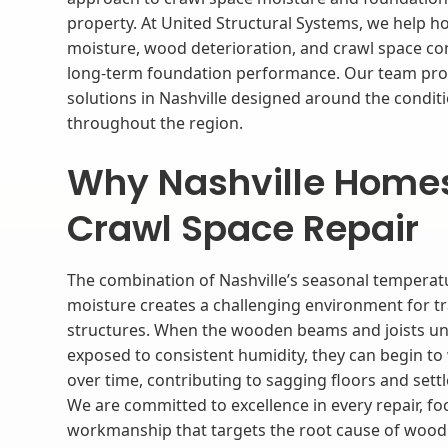
property. At United Structural Systems, we help
moisture, wood deterioration, and crawl space con
long-term foundation performance. Our team prov
solutions in Nashville designed around the cond
throughout the region.
Why Nashville Home
Crawl Space Repair
The combination of Nashville’s seasonal temperatu
moisture creates a challenging environment for tr
structures. When the wooden beams and joists u
exposed to consistent humidity, they can begin to
over time, contributing to sagging floors and set
We are committed to excellence in every repair, fo
workmanship that targets the root cause of wood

▶ [WORK TASK] Rewrite the text from the start of the rows through the line containing "Crawl Space Repair", both ends included, as a JSON list of strings with one string per line. Leave out blank lines and pictures.

▶ [WRITTEN SOLUTION]
[
  "property. At United Structural Systems, we help",
  "moisture, wood deterioration, and crawl space con",
  "long-term foundation performance. Our team prov",
  "solutions in Nashville designed around the cond",
  "throughout the region.",
  "Why Nashville Home",
  "Crawl Space Repair"
]